Permutation Difference between Two Strings

This problem requires calculating how far each character has moved between two strings that are permutations of each other. By mapping each character in the first string to its index and comparing it with the index in the second string, we can sum absolute differences to get the permutation difference. The key is using a hash table to track positions efficiently and avoid nested loops.

Problem Statement

Given two strings s and t, where t is a permutation of s and each character occurs at most once, compute the sum of the absolute differences between the indices of each character in s and its index in t. Every character is lowercase, and strings are up to 26 characters long.

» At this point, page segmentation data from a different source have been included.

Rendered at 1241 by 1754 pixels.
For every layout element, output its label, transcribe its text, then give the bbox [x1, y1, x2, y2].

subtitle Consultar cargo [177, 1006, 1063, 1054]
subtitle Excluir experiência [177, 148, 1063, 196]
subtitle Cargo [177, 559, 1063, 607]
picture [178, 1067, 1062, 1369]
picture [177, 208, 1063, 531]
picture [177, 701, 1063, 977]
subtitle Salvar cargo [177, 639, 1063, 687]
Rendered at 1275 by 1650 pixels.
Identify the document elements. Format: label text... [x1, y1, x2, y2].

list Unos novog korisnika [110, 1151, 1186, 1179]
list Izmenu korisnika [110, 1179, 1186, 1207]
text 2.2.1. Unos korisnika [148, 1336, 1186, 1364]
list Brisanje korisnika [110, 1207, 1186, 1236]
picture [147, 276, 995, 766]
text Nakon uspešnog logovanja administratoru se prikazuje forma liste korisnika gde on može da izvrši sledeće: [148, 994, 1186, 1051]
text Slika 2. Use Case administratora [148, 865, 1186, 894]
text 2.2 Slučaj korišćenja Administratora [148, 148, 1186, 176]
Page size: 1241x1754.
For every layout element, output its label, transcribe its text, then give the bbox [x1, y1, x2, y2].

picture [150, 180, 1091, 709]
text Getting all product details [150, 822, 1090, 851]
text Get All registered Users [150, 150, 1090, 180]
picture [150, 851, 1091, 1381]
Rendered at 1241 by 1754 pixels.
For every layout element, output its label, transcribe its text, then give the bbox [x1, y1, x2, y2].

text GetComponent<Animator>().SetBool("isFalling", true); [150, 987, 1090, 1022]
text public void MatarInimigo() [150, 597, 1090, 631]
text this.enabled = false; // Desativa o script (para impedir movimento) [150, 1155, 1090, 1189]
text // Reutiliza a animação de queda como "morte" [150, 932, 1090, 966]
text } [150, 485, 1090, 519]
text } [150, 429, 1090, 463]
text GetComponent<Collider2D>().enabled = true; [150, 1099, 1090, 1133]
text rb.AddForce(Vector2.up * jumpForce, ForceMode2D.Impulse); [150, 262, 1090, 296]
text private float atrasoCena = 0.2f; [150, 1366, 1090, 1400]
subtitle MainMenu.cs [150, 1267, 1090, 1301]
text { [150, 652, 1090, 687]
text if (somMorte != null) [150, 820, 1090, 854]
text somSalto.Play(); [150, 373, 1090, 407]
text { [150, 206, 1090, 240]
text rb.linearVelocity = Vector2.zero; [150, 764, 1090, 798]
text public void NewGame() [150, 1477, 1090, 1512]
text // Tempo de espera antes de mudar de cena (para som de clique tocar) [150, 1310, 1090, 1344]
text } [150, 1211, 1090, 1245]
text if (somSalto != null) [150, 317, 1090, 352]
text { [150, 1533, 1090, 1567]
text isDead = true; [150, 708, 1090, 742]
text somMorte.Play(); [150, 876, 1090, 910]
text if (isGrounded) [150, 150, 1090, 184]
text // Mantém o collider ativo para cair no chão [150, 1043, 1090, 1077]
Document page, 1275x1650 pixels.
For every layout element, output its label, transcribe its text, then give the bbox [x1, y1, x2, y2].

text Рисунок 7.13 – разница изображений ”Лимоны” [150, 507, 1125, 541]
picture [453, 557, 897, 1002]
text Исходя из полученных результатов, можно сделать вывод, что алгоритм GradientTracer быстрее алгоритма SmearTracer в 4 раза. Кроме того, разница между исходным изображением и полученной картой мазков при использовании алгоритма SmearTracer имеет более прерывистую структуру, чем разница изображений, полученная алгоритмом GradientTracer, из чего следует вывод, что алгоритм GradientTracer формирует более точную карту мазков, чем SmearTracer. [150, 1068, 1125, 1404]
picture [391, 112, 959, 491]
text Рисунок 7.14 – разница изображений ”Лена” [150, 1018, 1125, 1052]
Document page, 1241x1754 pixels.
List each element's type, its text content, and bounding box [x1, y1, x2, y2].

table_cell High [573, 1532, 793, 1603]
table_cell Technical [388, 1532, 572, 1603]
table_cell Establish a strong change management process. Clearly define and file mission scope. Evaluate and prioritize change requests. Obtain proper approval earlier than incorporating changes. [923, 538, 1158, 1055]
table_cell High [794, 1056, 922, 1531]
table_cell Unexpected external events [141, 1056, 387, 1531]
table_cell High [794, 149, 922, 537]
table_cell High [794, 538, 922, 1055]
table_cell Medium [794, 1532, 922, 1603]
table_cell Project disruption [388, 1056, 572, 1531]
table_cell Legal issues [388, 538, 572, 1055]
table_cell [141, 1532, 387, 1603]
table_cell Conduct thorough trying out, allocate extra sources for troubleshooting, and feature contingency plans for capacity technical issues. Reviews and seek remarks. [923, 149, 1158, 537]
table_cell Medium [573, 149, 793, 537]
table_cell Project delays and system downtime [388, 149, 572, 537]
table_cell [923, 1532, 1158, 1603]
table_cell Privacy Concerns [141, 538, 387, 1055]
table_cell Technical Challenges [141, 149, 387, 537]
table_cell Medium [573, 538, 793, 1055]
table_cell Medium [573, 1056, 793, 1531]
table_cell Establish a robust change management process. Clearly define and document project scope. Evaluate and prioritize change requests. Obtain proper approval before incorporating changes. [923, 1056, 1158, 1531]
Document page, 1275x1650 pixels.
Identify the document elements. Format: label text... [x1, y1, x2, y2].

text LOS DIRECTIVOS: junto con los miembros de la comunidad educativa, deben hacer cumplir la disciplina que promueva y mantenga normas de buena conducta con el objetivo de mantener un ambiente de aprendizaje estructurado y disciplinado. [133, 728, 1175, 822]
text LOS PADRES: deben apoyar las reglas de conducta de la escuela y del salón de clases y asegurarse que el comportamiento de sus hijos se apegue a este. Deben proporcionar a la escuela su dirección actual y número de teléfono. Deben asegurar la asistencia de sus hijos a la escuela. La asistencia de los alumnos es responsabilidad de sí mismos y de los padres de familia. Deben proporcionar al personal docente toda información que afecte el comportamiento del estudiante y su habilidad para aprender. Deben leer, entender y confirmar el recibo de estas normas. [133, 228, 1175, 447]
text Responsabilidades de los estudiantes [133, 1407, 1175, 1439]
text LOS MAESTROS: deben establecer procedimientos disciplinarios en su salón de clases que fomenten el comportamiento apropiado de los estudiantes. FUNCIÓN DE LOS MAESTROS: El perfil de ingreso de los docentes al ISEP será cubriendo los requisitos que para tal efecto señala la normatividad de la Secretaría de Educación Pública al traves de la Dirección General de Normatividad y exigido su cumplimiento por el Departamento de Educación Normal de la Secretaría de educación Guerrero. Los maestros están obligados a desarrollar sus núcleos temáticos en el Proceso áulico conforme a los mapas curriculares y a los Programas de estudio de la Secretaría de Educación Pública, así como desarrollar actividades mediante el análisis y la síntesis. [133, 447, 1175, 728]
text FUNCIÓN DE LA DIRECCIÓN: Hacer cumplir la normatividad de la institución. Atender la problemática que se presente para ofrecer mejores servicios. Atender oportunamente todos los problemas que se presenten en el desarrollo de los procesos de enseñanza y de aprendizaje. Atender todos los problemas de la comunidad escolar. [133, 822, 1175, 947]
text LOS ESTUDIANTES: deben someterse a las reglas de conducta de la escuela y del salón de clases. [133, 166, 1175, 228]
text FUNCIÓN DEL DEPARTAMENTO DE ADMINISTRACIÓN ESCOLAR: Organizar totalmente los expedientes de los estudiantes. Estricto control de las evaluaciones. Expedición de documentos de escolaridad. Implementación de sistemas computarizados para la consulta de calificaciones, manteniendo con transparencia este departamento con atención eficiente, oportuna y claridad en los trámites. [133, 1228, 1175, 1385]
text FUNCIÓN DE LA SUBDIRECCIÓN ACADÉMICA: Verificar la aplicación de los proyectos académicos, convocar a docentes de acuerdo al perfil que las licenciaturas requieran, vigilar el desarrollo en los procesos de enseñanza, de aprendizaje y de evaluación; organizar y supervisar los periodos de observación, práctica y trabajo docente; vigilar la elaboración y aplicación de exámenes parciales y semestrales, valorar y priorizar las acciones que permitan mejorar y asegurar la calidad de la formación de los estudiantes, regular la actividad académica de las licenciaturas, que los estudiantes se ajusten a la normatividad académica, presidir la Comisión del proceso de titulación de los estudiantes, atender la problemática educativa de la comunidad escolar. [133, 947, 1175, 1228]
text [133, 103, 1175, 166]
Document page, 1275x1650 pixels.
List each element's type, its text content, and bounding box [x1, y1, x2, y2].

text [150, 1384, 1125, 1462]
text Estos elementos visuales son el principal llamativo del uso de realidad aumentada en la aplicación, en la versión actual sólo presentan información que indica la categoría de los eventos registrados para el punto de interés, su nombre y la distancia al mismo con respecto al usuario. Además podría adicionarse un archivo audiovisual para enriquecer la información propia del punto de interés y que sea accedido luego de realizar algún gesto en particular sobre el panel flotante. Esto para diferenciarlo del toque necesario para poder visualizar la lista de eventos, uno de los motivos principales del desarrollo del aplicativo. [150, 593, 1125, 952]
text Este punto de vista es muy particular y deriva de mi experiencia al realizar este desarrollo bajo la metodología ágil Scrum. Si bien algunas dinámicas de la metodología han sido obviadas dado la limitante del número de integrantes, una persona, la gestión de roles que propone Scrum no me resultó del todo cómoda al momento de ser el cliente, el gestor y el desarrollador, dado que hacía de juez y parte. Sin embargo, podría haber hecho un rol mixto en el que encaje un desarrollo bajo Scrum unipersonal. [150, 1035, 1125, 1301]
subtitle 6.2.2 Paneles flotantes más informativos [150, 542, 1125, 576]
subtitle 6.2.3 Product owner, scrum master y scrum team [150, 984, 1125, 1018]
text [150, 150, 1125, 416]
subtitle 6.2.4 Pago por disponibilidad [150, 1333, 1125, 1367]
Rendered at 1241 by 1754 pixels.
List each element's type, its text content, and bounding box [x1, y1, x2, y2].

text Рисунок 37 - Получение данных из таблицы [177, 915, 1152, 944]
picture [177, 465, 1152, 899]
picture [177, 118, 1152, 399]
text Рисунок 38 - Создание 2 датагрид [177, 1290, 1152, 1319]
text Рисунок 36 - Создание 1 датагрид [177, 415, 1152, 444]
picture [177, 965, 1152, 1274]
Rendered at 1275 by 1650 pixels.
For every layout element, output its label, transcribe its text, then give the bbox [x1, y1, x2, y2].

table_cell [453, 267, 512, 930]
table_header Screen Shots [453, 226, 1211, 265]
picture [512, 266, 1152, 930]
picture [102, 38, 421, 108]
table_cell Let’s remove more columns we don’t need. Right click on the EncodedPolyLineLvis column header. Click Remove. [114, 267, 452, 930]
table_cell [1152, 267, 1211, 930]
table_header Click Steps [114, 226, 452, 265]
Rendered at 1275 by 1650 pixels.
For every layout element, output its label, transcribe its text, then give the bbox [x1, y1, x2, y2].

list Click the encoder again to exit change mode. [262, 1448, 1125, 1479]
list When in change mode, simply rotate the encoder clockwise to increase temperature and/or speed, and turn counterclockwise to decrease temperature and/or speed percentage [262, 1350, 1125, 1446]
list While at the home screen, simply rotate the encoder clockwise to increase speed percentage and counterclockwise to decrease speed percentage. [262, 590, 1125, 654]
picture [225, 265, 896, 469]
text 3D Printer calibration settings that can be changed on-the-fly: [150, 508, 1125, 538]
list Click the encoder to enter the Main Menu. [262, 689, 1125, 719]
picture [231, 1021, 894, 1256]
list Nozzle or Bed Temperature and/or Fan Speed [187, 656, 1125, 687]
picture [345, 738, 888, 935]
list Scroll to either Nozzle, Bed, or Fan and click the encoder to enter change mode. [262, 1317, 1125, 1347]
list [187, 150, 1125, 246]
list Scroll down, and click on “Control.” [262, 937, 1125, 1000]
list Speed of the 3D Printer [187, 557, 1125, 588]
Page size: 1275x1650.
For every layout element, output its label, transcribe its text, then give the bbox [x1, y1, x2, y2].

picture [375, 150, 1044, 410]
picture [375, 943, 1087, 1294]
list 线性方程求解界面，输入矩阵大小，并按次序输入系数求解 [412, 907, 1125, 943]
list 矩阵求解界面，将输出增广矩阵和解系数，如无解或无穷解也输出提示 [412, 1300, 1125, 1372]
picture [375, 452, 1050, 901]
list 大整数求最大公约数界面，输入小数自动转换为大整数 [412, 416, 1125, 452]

Return the total permutation difference as an integer. For example, if s = 'abc' and t = 'bac', calculate |0 - 1| + |1 - 0| + |2 - 2| = 2. Ensure your solution efficiently maps characters to indices using a hash table to handle the index lookups.

Examples

Example 1

Input: s = "abc", t = "bac"

Output: 2

For s = "abc" and t = "bac" , the permutation difference of s and t is equal to the sum of: That is, the permutation difference between s and t is equal to |0 - 1| + |1 - 0| + |2 - 2| = 2 .

Example 2

Input: s = "abcde", t = "edbac"

Output: 12

The permutation difference between s and t is equal to |0 - 3| + |1 - 2| + |2 - 4| + |3 - 1| + |4 - 0| = 12 .

Constraints

• 1 <= s.length <= 26
• Each character occurs at most once in s.
• t is a permutation of s.
• s consists only of lowercase English letters.

Solution Approach

Map Characters of s to Indices

Create a hash table where each character in s is a key and its index is the value. This allows O(1) lookup of any character's original position in s.

Iterate Through t and Sum Differences

For each character in t, find its index in s using the hash table and compute the absolute difference between positions. Sum these differences to get the permutation difference.

Return the Total Difference

After processing all characters, return the accumulated sum. This ensures the algorithm runs in linear time relative to the string length, avoiding quadratic index searches.

Complexity Analysis

Metric	Value
Time	Depends on the final approach
Space	Depends on the final approach

Time complexity is O(n) for building the hash table and iterating through t, where n is the length of the strings. Space complexity is O(n) to store character-to-index mappings.

What Interviewers Usually Probe

• Check if candidates immediately use a mapping to avoid nested loops.
• Listen for mentions of absolute differences and character positions.
• Observe whether they consider constraints like single occurrence of characters.

Common Pitfalls or Variants

Common pitfalls

• Using nested loops to search indices instead of a hash table, causing O(n^2) time.
• Forgetting that t is always a permutation of s, leading to unnecessary checks.
• Incorrectly summing differences without taking absolute values.

Follow-up variants

• Allow characters to repeat and calculate permutation difference accordingly.
• Return an array of individual differences for each character instead of the sum.
• Compute permutation difference for multiple pairs of strings in batch efficiently.

FAQ

What is the main pattern in Permutation Difference between Two Strings?

The key pattern is Hash Table plus String, mapping each character to its index for efficient difference computation.

Can the strings contain repeated characters?

In the base problem, each character occurs at most once. Variants may allow repeats, changing the mapping strategy.

What is the time complexity of the optimal solution?

Using a hash table to store indices and iterating over t gives O(n) time complexity.

Do I need to sort the strings before computing differences?

No, since t is already a permutation of s, sorting is unnecessary and adds extra complexity.

How do I handle large strings efficiently?

Even though strings are small here, for larger inputs, always use a hash table to avoid repeated index searches.